DDIMDL
DDIMDL copied to clipboard
event_db
Hello, Deng Yifan. I'm very interested in your article. I think it's a very good job. So right now I'm trying to replicate it.
I would like to ask you two questions:
First: the article says that you extracted 74528 pairs of DDI, but in the event.db There are only 37264 pairs of DDI. I wonder if your experiment only used 37264 pairs of DDI?
Second: In the drug table of event.db, the smile characteristics of drugs are some numbers. Did you use rdkit to convert a smile string into an 881 dimensional fingerprint? I am a fourth year undergraduate student. I have been looking for it on the Internet for a long time, but I still don't know how to convert it. If it's convenient, can you disclose this code?
Looking forward to your reply, thank you very much!

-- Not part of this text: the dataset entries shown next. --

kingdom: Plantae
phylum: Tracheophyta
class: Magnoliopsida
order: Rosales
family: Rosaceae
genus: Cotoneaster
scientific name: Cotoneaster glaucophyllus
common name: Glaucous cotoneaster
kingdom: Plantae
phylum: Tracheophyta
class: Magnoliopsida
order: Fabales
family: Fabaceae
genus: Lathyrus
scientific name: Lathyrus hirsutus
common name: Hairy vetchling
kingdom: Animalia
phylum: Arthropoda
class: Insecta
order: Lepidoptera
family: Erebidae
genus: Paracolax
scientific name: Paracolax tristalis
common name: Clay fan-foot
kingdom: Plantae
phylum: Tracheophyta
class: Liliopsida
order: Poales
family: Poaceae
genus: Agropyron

Hi, Shenggeng! For the first problem, this is because the same drug-drug pair are recorded twice in the data. For example, (sildenafil, Isosorbide mononitrate) and (Isosorbide mononitrate, sildenafil) for another. But they are the same in fact. So we delete half of them. For the second problem. Just try to learn the usage of RDKit package. For example, for the drug Isosorbide mononitrate. We can collect its SMILES [H][C@]12OCC@@H[C@@]1([H])OC[C@@H]2O from DrugBank. So here is the code:
from rdKit import Chem
from rdkit.Chem import AllChem
smile = '[H][C@]12OC[C@@H](O[N+]([O-])=O)[C@@]1([H])OC[C@@H]2O'
mol = Chem.MolFromSmiles(smile)
morgan_hashed = AllChem.GetMorganFingerprintAsBitVect(mol,2,nBits=881)
morgan_hashed.ToBitString()
It will be a bit vector of 881 length.
Hello, Yifan!
Thank you very much for your reply. I have understand the first question. Thank you very much!
But I still have questions about the second question.
For drug DB01296, his smiles is' N[C@H]1C(O)OC@HC@@H[C@@H]1O '. Through the code you provided, I did get a 881 dimensional vector. But in the event.db , its smiles features are 9|10|14|18|19|20|178|181|283|284|285|286|299|308|332|338|339|340|341|344|345|346|347|351|352|365|366|367|380|393|405|406|528|563|566|567|571|582|592|614|615|617|637|638|639|643|661|662|663|679|680|681|682|683|689|690|691|701|703. I wonder what these numbers mean?Does it mean that these positions are 1 in the 881 dimensional vector? But if this is the case, for the drug db01296, its ninth digit is 0, but there are 9 in these numbers. And its 16th digit is 1, but there is no 16 in these numbers.
Yes, you are right. The reason is because the fingerprint methods are different. For the fingerprint in the current dataset, it is obtained by a former student. He used the RDkit in JAVA. The code in my code used MorganFingerprint. It is the most common method. I have test the result. There is little difference between the current dataset's fingerprint and MorganFingerprint.
OK, I see. Thank you for your reply!Thank you very much!